§ WRITTEN TASK: The records below need retyping in full; give them again exactly.

Structured page parsing data:
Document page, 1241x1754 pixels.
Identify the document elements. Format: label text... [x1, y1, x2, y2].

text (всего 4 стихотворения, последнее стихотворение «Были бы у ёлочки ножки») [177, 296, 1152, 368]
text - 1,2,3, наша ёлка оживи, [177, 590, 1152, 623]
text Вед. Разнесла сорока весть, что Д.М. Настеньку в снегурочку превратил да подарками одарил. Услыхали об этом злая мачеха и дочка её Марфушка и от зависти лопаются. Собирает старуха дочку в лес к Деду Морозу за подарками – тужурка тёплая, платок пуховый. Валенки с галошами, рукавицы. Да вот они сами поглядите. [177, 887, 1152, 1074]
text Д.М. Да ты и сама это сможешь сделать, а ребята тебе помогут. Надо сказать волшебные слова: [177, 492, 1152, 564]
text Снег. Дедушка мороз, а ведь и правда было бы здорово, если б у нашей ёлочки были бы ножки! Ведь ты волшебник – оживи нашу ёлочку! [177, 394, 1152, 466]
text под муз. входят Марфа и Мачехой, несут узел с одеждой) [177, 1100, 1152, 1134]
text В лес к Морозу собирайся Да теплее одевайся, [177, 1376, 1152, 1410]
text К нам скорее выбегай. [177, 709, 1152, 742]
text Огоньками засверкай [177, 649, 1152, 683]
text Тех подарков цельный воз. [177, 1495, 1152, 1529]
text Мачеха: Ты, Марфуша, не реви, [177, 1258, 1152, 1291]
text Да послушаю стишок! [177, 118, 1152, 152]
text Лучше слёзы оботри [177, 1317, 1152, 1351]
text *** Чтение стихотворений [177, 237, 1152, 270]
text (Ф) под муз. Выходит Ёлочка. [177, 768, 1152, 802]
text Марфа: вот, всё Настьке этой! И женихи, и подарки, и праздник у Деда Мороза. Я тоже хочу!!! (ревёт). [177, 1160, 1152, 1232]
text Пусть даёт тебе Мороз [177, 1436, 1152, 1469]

§ ANSWER SPACE:
Document page, 1241x1754 pixels.
Identify the document elements. Format: label text... [x1, y1, x2, y2].

text (всего 4 стихотворения, последнее стихотворение «Были бы у ёлочки ножки») [177, 296, 1152, 368]
text - 1,2,3, наша ёлка оживи, [177, 590, 1152, 623]
text Вед. Разнесла сорока весть, что Д.М. Настеньку в снегурочку превратил да подарками одарил. Услыхали об этом злая мачеха и дочка её Марфушка и от зависти лопаются. Собирает старуха дочку в лес к Деду Морозу за подарками – тужурка тёплая, платок пуховый. Валенки с галошами, рукавицы. Да вот они сами поглядите. [177, 887, 1152, 1074]
text Д.М. Да ты и сама это сможешь сделать, а ребята тебе помогут. Надо сказать волшебные слова: [177, 492, 1152, 564]
text Снег. Дедушка мороз, а ведь и правда было бы здорово, если б у нашей ёлочки были бы ножки! Ведь ты волшебник – оживи нашу ёлочку! [177, 394, 1152, 466]
text под муз. входят Марфа и Мачехой, несут узел с одеждой) [177, 1100, 1152, 1134]
text В лес к Морозу собирайся Да теплее одевайся, [177, 1376, 1152, 1410]
text К нам скорее выбегай. [177, 709, 1152, 742]
text Огоньками засверкай [177, 649, 1152, 683]
text Тех подарков цельный воз. [177, 1495, 1152, 1529]
text Мачеха: Ты, Марфуша, не реви, [177, 1258, 1152, 1291]
text Да послушаю стишок! [177, 118, 1152, 152]
text Лучше слёзы оботри [177, 1317, 1152, 1351]
text *** Чтение стихотворений [177, 237, 1152, 270]
text (Ф) под муз. Выходит Ёлочка. [177, 768, 1152, 802]
text Марфа: вот, всё Настьке этой! И женихи, и подарки, и праздник у Деда Мороза. Я тоже хочу!!! (ревёт). [177, 1160, 1152, 1232]
text Пусть даёт тебе Мороз [177, 1436, 1152, 1469]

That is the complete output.